By TIOL News Service

MUMBAI, NOV 22, 2015. THESE are appeals filed by the CCE, Mumbai-V against the orders passed by the Commissioner (A).

The facts are that during the period from November, 2005 to March, 2006 the assessee defaced goods valued at Rs.10,99,408/- & lying within the factory premises as the same were damaged during the floods of 26/7/2005.

The scrap generated by such defacement was cleared on payment of duty.

The department was of view that since remission of duty was not granted on the damaged finished goods, therefore, SCNs were issued demanding Cenvat Credit of Rs. 1,79,423/- and 16,82,222/-.

The original authority confirmed the demand and imposed equivalent penalty and interest.

The Commissioner(A) observed that since the matter of remission of duty on the damaged goods is subjudice before the Tribunal,he refrained from passing any decision on the duty amount as same would be required to be decided in accordance with the decision on remission by the Tribunal.

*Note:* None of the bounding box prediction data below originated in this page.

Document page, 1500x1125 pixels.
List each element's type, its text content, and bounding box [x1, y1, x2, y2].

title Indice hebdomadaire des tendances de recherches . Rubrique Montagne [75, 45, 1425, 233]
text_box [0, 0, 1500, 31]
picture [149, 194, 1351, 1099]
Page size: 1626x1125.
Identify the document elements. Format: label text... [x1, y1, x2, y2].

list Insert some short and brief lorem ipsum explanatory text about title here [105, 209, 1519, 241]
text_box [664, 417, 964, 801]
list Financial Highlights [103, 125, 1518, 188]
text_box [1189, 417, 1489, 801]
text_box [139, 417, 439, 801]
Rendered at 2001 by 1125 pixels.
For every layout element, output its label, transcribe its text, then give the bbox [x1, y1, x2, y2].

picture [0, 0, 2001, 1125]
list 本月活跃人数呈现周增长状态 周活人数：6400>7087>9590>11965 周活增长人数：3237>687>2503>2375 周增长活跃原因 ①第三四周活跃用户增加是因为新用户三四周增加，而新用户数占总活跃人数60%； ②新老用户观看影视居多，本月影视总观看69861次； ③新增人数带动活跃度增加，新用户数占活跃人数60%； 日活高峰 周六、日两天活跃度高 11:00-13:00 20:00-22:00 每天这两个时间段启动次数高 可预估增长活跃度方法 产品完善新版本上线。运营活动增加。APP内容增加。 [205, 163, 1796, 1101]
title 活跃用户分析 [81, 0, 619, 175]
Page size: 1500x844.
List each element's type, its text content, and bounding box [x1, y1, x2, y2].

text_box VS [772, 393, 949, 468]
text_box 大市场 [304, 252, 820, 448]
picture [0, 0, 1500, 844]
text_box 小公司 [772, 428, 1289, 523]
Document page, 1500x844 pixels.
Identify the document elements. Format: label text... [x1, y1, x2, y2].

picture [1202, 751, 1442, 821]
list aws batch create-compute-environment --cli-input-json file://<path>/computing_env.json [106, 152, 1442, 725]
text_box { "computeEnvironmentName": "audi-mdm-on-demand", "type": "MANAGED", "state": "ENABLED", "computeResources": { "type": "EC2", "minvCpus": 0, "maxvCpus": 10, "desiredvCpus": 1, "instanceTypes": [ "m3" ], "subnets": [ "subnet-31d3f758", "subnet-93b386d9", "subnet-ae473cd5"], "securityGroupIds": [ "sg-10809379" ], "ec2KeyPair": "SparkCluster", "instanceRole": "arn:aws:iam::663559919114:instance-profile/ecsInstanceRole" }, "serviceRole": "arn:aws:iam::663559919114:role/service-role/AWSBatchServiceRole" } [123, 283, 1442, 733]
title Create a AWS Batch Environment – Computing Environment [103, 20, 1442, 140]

Nonetheless, he passed an order only in respect of penalty and he dropped the same on the ground that adjudicating authority has failed to provide any evidence that inputs were clandestinely removed.

Revenue is in appeal against this order, in particular, regarding dropping of penalty.

The AR submitted that the respondent had not informed the department regarding the loss due to the flood and they had suomoto cleared the damaged input as scrap and, therefore, penalty is rightly imposable.

The respondent assessee submitted that the floods of July 2005 in Mumbai is a well known fact and the loss of goods in the floods cannot be construed as clandestine removal and no malafide can be alleged and, therefore, penalty was rightly dropped by the Commr.(A). Furthermore, since the matter of remission claim is pending before the Tribunal, the order of the lower appellate authority is proper. The decision in Varun Coatings - 2014-TIOL-706-CESTAT-MUM is adverted to in support.

The Bench reproduced the findings of the Commissioner (A) and concluded thus -

"…, I find that it is not the case of clandestine removal nor any act on the part of the respondent to defraud the department with intention to evade payment of duty. The goods on which demand was confirmed has not been cleared clandestinely whereas same has been admittedly destroyed in the flood which was beyond the control of the respondent. It is kept in the mind that without any intention of the respondent they have already suffered huge loss because of natural disaster therefore it will be very unfair to ask for penalty on the respondent. In view of my above discussion, I am of the view that the orders of the Ld. Commissioner's (Appeals) are just and legal and I do not fine any infirmity therein. I therefore uphold the orders of the Commissioner (Appeals) and dismiss revenues appeals. CO filed by the respondent is also disposed of accordingly."